The rice trick endures because it sounds right, even if it isn’t
Regardless of the evidence, the rice trick endures because it sounds right, even if it isn’t: rice absorbs water; absorbing water is key to saving a phone; so rice will save your phone. And every time a phone falls into a toilet or sink, the trick is transmitted anew, from parent to child, from friend to friend. Countless testimonials speak to the efficacy of rice. I have my own: I’ve personally dried my phone in rice a number of times — once, I used quinoa. It worked every time. Every time I repeat these stories, which I do freely, I contribute to the rice trick’s myth.
The rice trick does have one unique and very powerful property. The worst thing you can do to a wet phone is to power it up before it dries completely — doing that is cell phone homicide in the first degree. Unlike leaving the phone on a sunny windowsill, the rice trick places the phone out of sight, and maybe out of mind. The grain may not guard the device from the destructive powers of water, but the trick does temporarily remove a much more dangerous element: us, and our impatient, tech-driven neuroses. Spending 12 hours, 24 hours, or even a few days — depending on the instructions you follow — without your phone can be hard. Having it sit in plain view makes it harder. We’re tempted to power up too soon, and kill the very thing we crave.
But if we believe in the rice trick, we give it time to work its magic — time that maybe would have saved the phone with or without the rice. In effect, the rice trick only works because we believe it does.
Twenty-four hours after I placed my phone into the box of rice, I pulled it out, charged it up, and hit the power button. I was stunned: the screen lit up, and asked me to re-enter my Apple ID. I did, and the entire system booted up flawlessly: the camera worked, as did the microphone and the speaker. Under the screen, I could see pockets of moisture; eventually, most of them evaporated.

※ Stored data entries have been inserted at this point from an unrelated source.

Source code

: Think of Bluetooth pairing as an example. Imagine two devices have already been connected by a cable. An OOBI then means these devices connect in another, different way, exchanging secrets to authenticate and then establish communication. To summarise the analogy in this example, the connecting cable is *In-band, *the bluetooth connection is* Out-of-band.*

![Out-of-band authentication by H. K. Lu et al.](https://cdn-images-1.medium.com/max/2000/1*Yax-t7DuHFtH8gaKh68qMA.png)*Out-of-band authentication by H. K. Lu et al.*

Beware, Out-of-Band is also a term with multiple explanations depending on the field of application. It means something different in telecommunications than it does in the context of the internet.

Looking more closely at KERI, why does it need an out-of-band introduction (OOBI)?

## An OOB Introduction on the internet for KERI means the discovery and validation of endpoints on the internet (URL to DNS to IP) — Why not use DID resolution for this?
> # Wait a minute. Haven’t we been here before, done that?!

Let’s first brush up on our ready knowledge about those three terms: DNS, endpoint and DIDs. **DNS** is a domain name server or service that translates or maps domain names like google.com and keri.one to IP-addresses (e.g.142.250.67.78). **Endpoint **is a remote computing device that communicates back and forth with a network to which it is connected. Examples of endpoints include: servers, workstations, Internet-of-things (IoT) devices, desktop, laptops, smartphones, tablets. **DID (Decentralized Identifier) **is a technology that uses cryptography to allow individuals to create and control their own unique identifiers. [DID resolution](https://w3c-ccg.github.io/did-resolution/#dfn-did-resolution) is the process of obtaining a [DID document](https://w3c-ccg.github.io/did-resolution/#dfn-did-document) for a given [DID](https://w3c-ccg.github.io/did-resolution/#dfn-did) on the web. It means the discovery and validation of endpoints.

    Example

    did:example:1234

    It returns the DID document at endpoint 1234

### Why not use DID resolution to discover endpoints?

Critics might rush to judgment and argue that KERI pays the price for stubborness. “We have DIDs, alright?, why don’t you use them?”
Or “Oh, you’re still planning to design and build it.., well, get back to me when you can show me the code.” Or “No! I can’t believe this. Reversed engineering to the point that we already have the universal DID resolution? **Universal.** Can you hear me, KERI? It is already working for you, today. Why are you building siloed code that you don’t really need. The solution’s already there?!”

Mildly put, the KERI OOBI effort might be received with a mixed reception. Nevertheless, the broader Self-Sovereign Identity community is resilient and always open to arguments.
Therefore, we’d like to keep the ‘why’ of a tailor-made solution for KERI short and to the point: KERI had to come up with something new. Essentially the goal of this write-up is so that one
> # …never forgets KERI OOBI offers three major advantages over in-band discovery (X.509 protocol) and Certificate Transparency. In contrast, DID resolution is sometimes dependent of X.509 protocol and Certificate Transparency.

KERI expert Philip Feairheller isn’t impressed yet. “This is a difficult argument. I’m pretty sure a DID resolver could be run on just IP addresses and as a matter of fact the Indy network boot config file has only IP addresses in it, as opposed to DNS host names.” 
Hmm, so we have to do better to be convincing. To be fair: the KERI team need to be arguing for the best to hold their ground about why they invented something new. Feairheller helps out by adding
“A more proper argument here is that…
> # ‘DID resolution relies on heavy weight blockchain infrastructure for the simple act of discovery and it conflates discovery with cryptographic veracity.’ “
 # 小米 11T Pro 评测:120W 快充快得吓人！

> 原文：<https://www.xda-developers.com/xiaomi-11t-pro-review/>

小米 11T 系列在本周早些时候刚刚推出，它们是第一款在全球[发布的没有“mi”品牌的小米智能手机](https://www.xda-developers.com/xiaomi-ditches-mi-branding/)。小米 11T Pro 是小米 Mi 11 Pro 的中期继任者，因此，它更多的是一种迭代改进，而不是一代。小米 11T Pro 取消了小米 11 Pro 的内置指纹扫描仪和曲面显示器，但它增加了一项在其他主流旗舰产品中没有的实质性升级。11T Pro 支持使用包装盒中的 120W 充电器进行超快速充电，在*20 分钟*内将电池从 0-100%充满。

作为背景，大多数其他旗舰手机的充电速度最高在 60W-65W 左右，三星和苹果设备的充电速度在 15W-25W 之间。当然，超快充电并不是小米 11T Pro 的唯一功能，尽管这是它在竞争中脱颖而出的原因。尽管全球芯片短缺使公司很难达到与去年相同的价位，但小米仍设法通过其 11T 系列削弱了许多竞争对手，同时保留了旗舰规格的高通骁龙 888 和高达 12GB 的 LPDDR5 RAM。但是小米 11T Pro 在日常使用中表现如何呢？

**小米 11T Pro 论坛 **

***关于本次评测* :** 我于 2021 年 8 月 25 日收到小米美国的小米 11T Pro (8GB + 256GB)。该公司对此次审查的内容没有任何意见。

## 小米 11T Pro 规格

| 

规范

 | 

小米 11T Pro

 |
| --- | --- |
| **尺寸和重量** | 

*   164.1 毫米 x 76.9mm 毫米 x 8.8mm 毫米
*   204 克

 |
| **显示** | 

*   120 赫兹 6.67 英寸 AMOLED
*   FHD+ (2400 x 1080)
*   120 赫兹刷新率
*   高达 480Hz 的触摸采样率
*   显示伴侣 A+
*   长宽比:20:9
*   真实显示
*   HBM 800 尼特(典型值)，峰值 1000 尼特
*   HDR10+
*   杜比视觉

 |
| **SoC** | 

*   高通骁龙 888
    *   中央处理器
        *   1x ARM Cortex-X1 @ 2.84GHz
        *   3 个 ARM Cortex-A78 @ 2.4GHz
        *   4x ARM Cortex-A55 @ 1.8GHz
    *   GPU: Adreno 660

Within three days, there was hardly a trace that my phone had spent a full day playing submarine. My phone should have been swimming with the fishes. But there it was, the electronic living dead. Spooky.
There it was, the electronic living dead
That Monday I strutted into the Verge office with my resuscitated phone like a modern-day Dr. Frankenstein, parading my very own freak of science. A whole day! At the bottom of a lake! My colleagues asked the inevitable question: Did you put it in rice? I did, I said. Of course, they said, that’s the trick, works every time.
But two weeks later, my phone became sluggish, unresponsive. Then, one evening, it stopped receiving a signal entirely, the word "Searching…" permanently tattooed in the upper left corner of the screen. I brought it to my carrier, where a lady tried this and that, starting and restarting the device ad infinitum. After 45 minutes, she turned to me, visibly frustrated. "Sir," she asked me, with a streak of suspicion in her voice, "did you get this phone wet?"